• **Exercise objective**
Print all of the data exactly, but drop the pictures.

Data listing below:

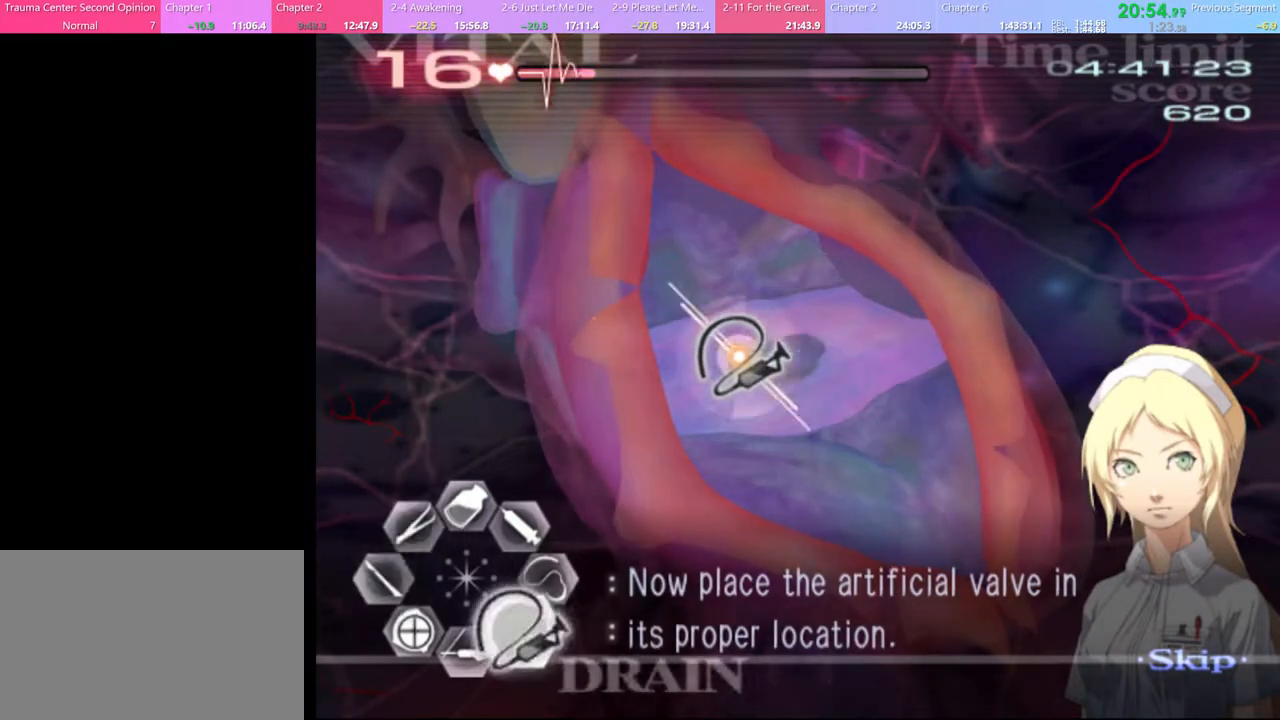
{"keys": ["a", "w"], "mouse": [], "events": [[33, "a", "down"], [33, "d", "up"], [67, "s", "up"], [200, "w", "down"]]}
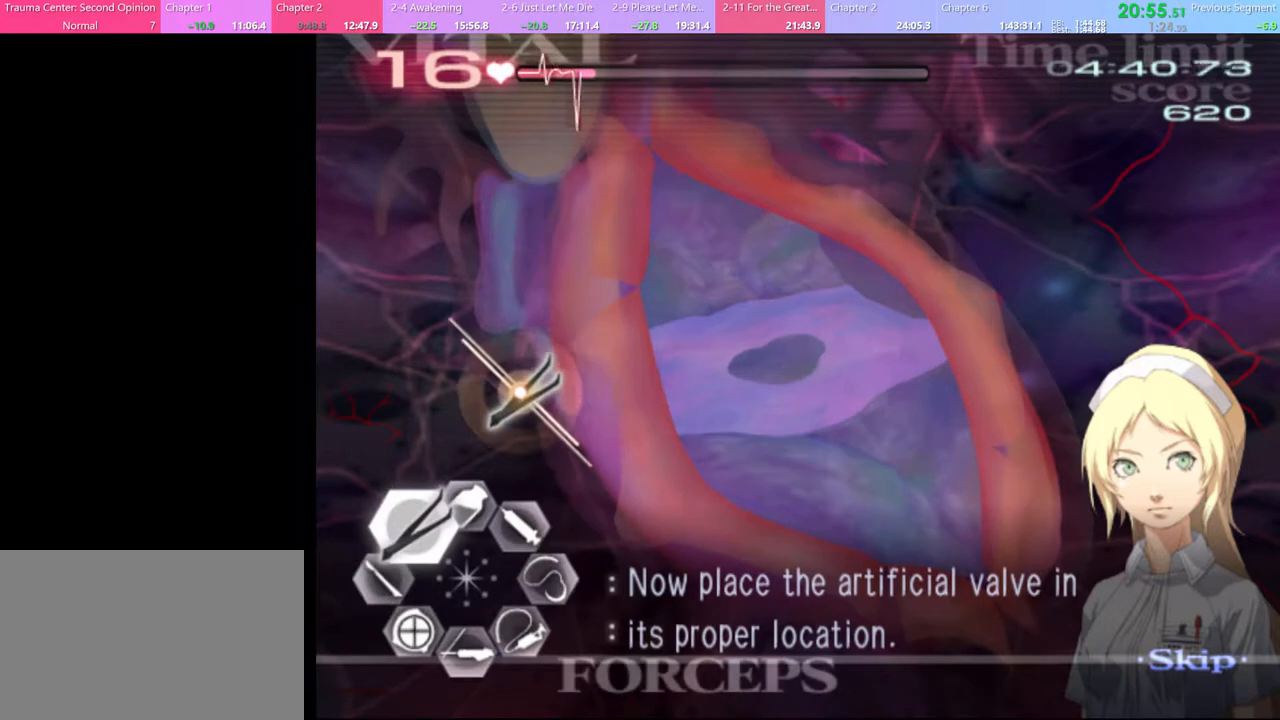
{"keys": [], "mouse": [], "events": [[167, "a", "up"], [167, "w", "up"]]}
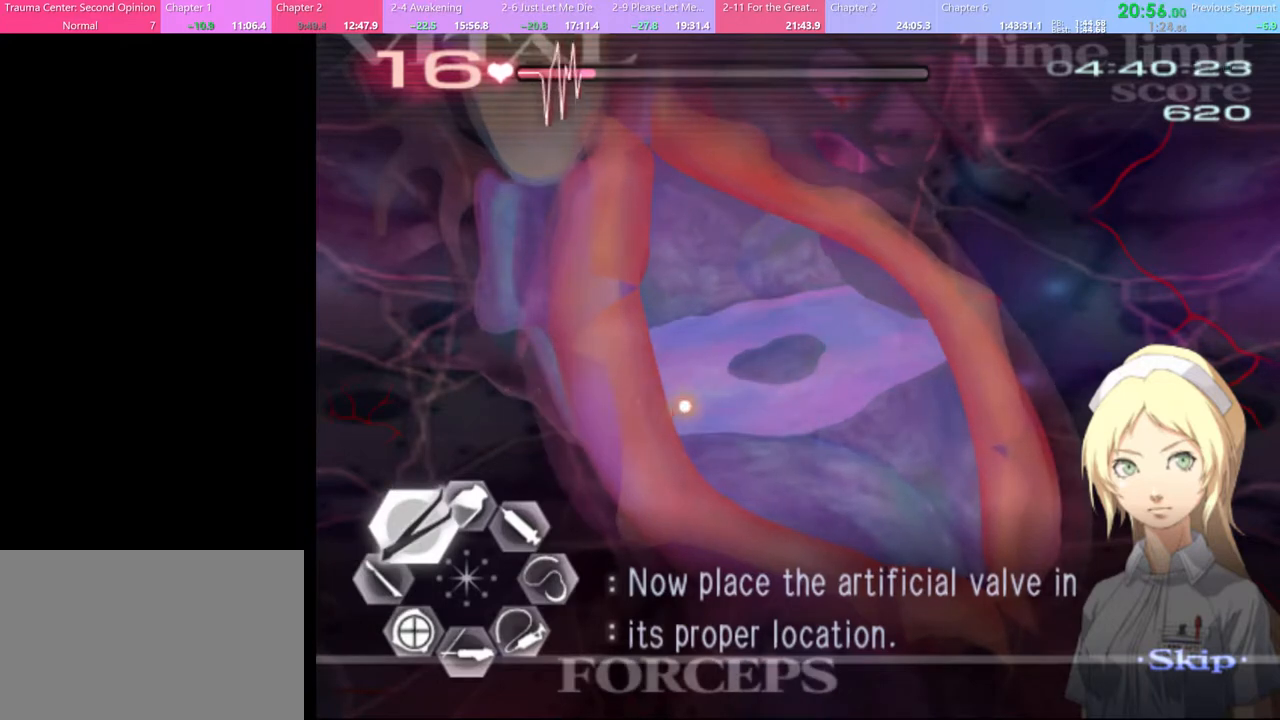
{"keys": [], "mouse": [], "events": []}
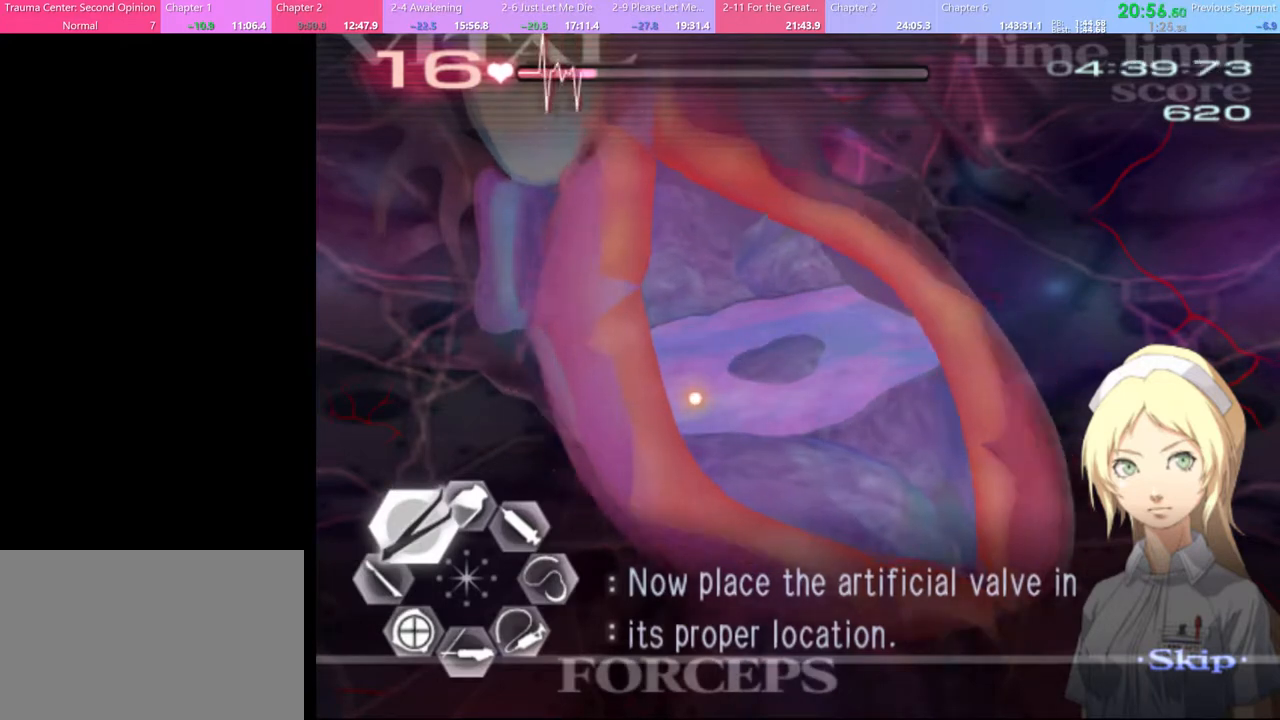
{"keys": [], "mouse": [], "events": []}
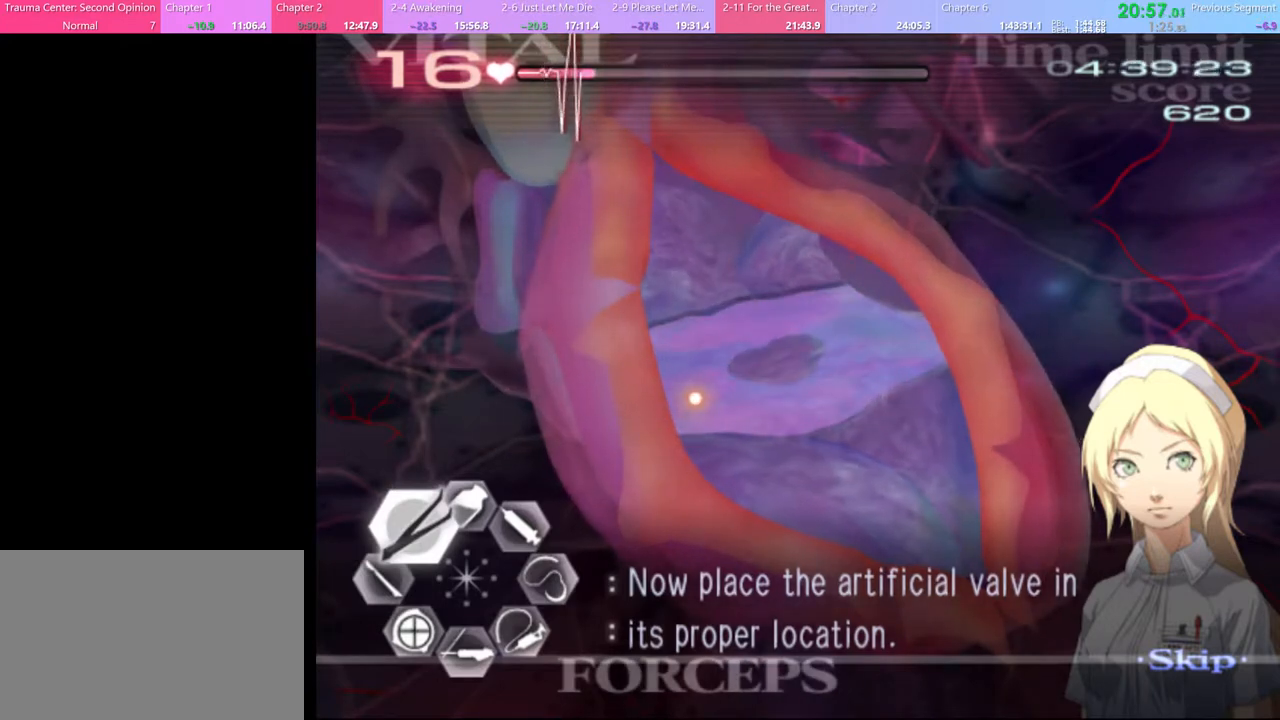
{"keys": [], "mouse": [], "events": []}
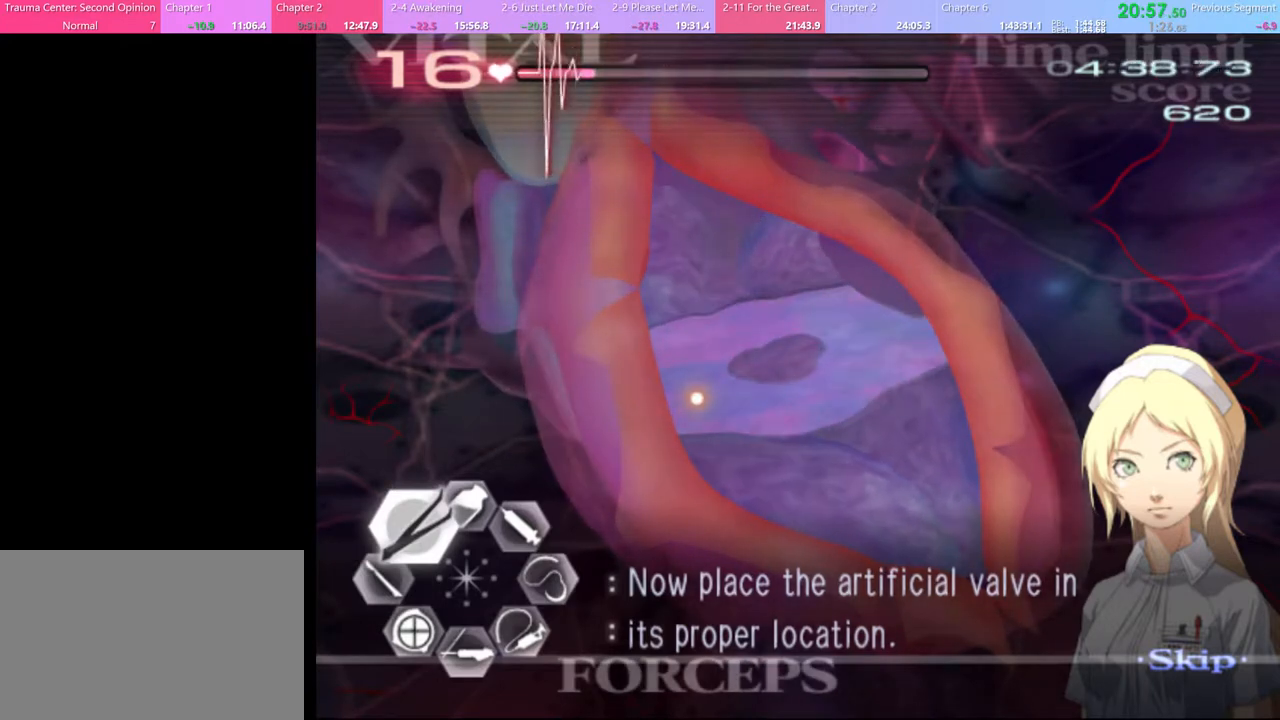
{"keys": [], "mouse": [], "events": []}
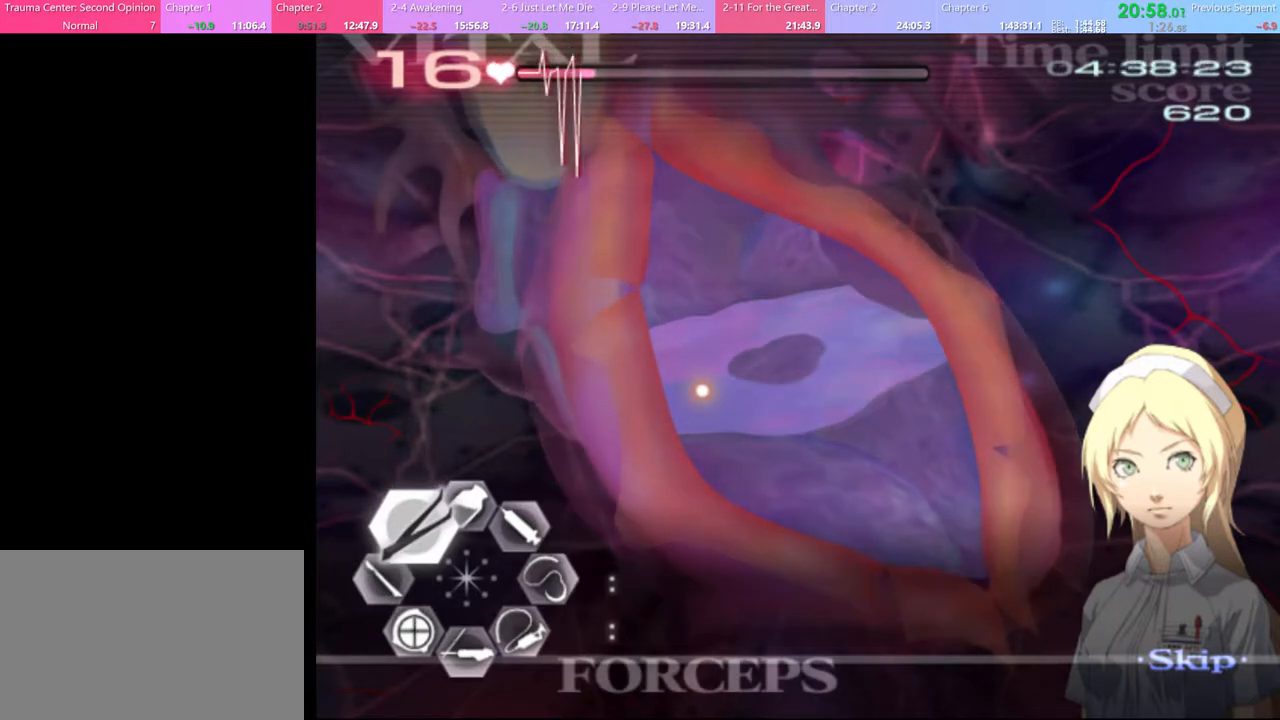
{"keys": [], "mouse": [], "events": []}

End of Data listing.

• **Exercise solution**
{"keys": ["a", "w"], "mouse": [], "events": [[33, "a", "down"], [33, "d", "up"], [67, "s", "up"], [200, "w", "down"]]}
{"keys": [], "mouse": [], "events": [[167, "a", "up"], [167, "w", "up"]]}
{"keys": [], "mouse": [], "events": []}
{"keys": [], "mouse": [], "events": []}
{"keys": [], "mouse": [], "events": []}
{"keys": [], "mouse": [], "events": []}
{"keys": [], "mouse": [], "events": []}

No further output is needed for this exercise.